BEGIN EXTRACT TO READ
Hence, the pressure p can we written as

$$\begin{aligned} p= & {} \sum _{i=1}^{3} \sum _{i=j}^{3} \frac{1}{-\Delta }\left( \partial _i \partial _j ( u_j u_i) \right) + \sum _{i=1}^{3} \sum _{j=1}^{3} \sum _{k=1}^{3} \frac{1}{-\Delta } \left( \partial _i \partial _{j}( \partial _i v_k \, \partial _j v_k)\right) \\= & {} \sum _{i=1}^{3}\sum _{i=j}^{3} \left( \frac{\partial _i }{\sqrt{-\Delta }} \frac{ \partial _j }{\sqrt{-\Delta }} ( u_j u_i) \right) + \sum _{i=1}^{3} \sum _{j=1}^{3} \sum _{k=1}^{3} \left( \frac{\partial _i }{\sqrt{-\Delta }} \frac{\partial _j }{\sqrt{-\Delta }} ( \partial _i v_k \, \partial _j v_k)\right) , \end{aligned}$$

where the operators \(\displaystyle {\frac{1}{-\Delta }}\) and \(\displaystyle {\frac{1}{\sqrt{-\Delta }}}\) can be defined in the Fourier variable by the symbols \(\vert \xi \vert ^{-2}\) and \(\vert \xi \vert ^{-1}\) respectively. Moreover, recalling the definition of the Riesz transforms \(\mathcal {R}_i= \frac{\partial _i}{\sqrt{-\Delta }}\), we have

$$\begin{aligned} p= \sum _{i=1}^{3}\sum _{i=j}^{3} \left( \mathcal {R}_i \mathcal {R}_j ( u_j u_i) \right) + \sum _{i=1}^{3} \sum _{j=1}^{3} \sum _{k=1}^{3} \left( \mathcal {R}_i \mathcal {R}_j ( \partial _i v_k \, \partial _j v_k)\right) =q. \end{aligned}$$

(39)

At this point we remark that all the terms in the second expression above are well defined by the third point of the Lemma 3.2. Finally, as \(q=0\) we have \(p=0\). Theorem 1 is proven.
END EXTRACT TO READ
BEGIN GIVEN DATA
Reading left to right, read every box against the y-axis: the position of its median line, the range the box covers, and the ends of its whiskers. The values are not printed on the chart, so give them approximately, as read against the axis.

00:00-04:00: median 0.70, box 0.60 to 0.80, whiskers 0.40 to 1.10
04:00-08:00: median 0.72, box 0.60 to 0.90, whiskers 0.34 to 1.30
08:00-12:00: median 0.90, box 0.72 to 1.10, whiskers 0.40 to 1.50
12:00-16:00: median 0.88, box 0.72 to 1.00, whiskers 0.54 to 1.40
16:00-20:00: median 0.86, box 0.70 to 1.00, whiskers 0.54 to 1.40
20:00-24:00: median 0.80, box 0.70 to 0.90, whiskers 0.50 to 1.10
END GIVEN DATA
BEGIN GIVEN DATA
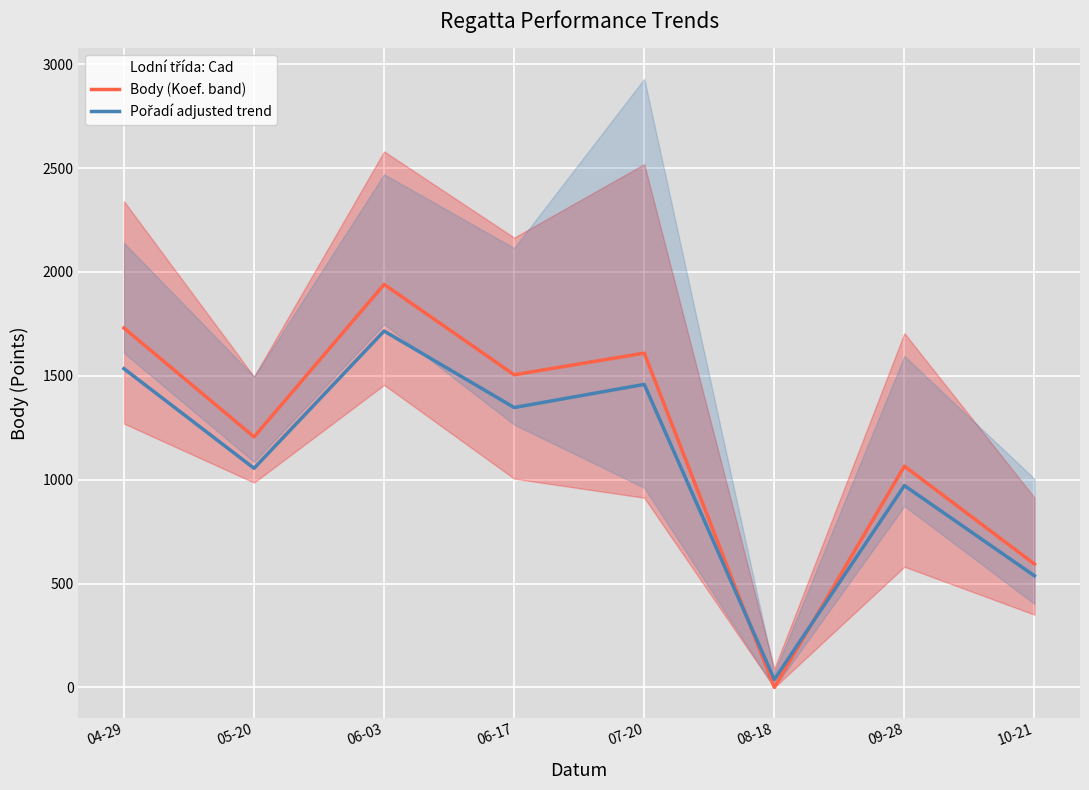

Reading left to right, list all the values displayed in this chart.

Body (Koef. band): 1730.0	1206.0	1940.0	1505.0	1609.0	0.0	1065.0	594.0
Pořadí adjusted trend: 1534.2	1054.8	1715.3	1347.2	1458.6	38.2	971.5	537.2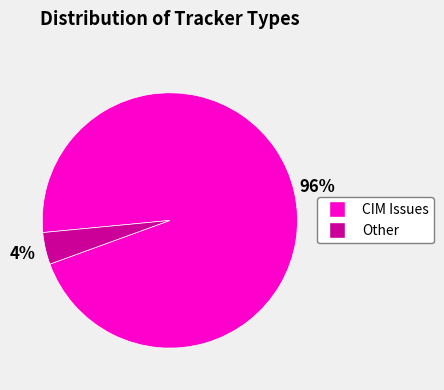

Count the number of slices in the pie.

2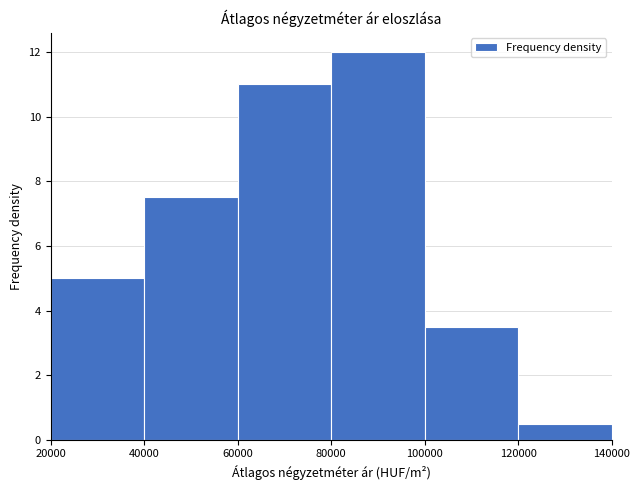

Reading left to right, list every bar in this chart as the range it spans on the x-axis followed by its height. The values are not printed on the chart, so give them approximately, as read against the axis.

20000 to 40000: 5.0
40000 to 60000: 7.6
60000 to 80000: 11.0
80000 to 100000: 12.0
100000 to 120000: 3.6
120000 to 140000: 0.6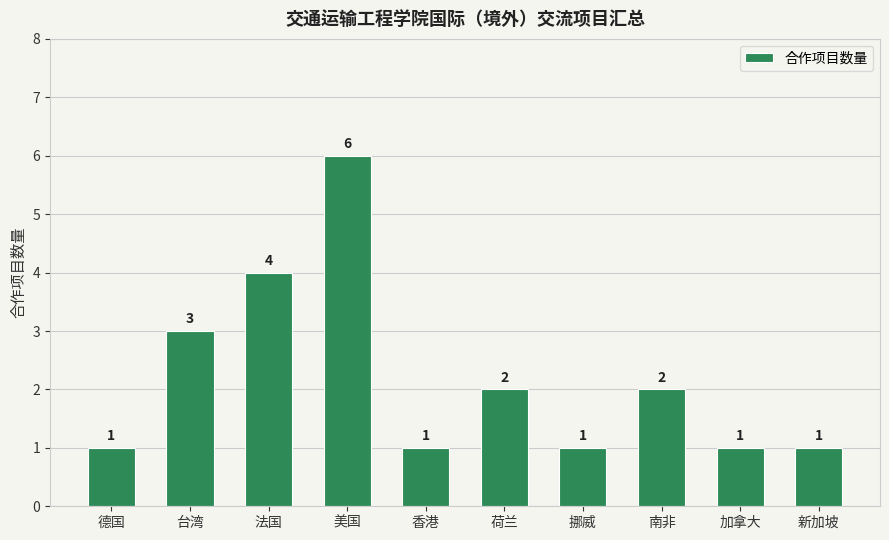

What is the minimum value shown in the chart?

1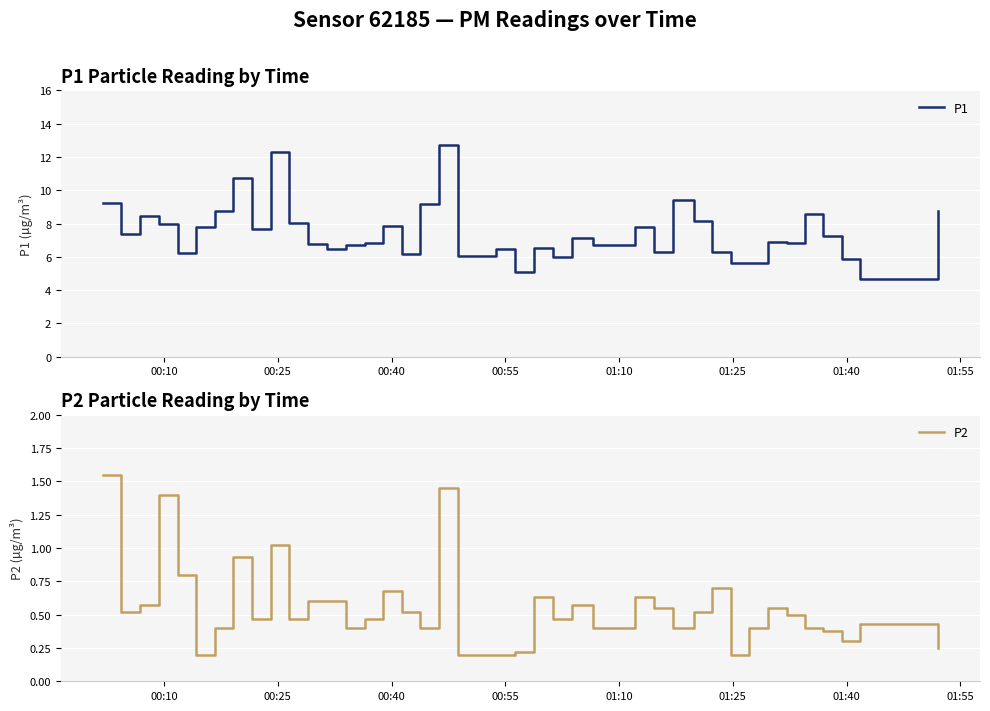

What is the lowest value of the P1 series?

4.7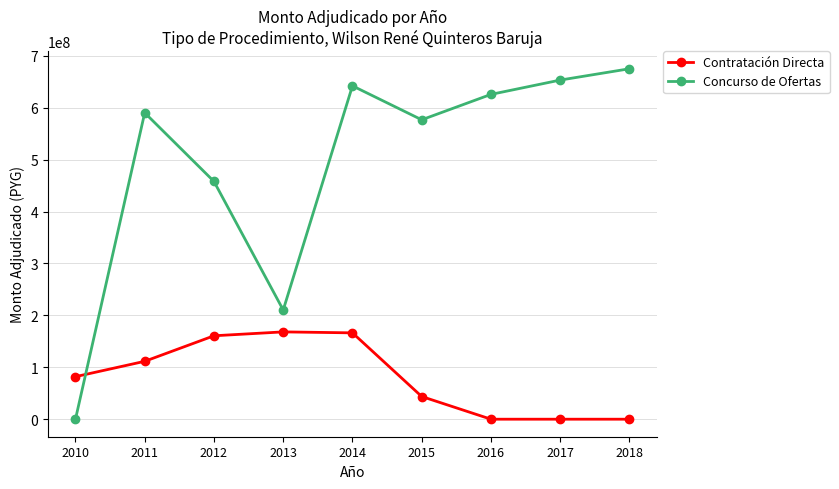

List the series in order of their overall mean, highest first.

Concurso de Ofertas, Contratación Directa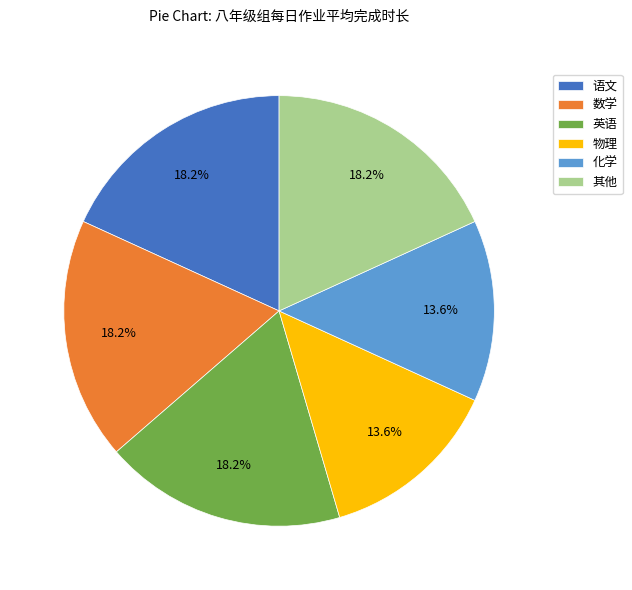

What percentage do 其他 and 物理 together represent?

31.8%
END GIVEN DATA
TASKS —
1 - Reproduce the part of the text on the pressure p from "where the operators" to "1 is proven.".
2 - According to the text on the pressure p, is each of the following statements correct? (a) The terms in the second expression are well defined by the first point of Lemma 3.2. (b) Because q equals zero, p equals zero. (c) The argument completes the proof of Theorem 2.
3 - Continue the mathematical text on the pressure p beyond its final sentence.

ANSWERS TO THE PROBLEMS —
1 -
where the operators \(\displaystyle {\frac{1}{-\Delta }}\) and \(\displaystyle {\frac{1}{\sqrt{-\Delta }}}\) can be defined in the Fourier variable by the symbols \(\vert \xi \vert ^{-2}\) and \(\vert \xi \vert ^{-1}\) respectively. Moreover, recalling the definition of the Riesz transforms \(\mathcal {R}_i= \frac{\partial _i}{\sqrt{-\Delta }}\), we have

$$\begin{aligned} p= \sum _{i=1}^{3}\sum _{i=j}^{3} \left( \mathcal {R}_i \mathcal {R}_j ( u_j u_i) \right) + \sum _{i=1}^{3} \sum _{j=1}^{3} \sum _{k=1}^{3} \left( \mathcal {R}_i \mathcal {R}_j ( \partial _i v_k \, \partial _j v_k)\right) =q. \end{aligned}$$

(39)

At this point we remark that all the terms in the second expression above are well defined by the third point of the Lemma 3.2. Finally, as \(q=0\) we have \(p=0\). Theorem 1 is proven.

2 -
(a) No: "well defined by the third point of the Lemma 3.2"
(b) Yes: "Finally, as \(q=0\) we have \(p=0\)."
(c) No: "Theorem 1 is proven."

3 -
5.2 Proof of Corollary 1

We observe first that if \((\mathbf{u} , p)\) is a smooth solution of the equations (2), then, for a constant vector field \(\mathbf{v} \in \mathbb {S}^{n-1}\) the triplet \((\mathbf{u} ,p,\mathbf{v} )\) is also a smooth solution of the coupled system (1). Thus, assuming the velocity \(\mathbf{u} \) verifies \(\mathbf{u} \in M^{p}_{\gamma ,0}(\mathbb {R}^{3})\), where \(0<\gamma<3 \le p <+\infty \) are such that \(\eta (\gamma ,p)\le 0\), and moreover, as we have \(\nabla \otimes \mathbf{v} =0\) and consequently \(\mathbf {\nabla } \otimes \mathbf{v} \in M^{p}_{\gamma }(\mathbb {R}^{3})\), the result stated in this corollary directly follows from Theorem 1.

5.3 Proof of Proposition 1

As mentioned above, the stationary Navier–Stokes equations (2) can be observed as a particular of the coupled Ericksen–Leslie system (1) when the unitary vector field \(\mathbf{v} \) is a constant vector. Then, the Proposition 2.1 holds true for the equations (2), and we write the term \(\nabla q\) instead of the term \(\nabla p\), where, \(\nabla \otimes \mathbf{v} =0\), the term q is given by the identity \(\displaystyle {q=\sum _{i,j=1}^{3} \mathcal {R}_i \mathcal {R}_j (u_i\, u_j)}\).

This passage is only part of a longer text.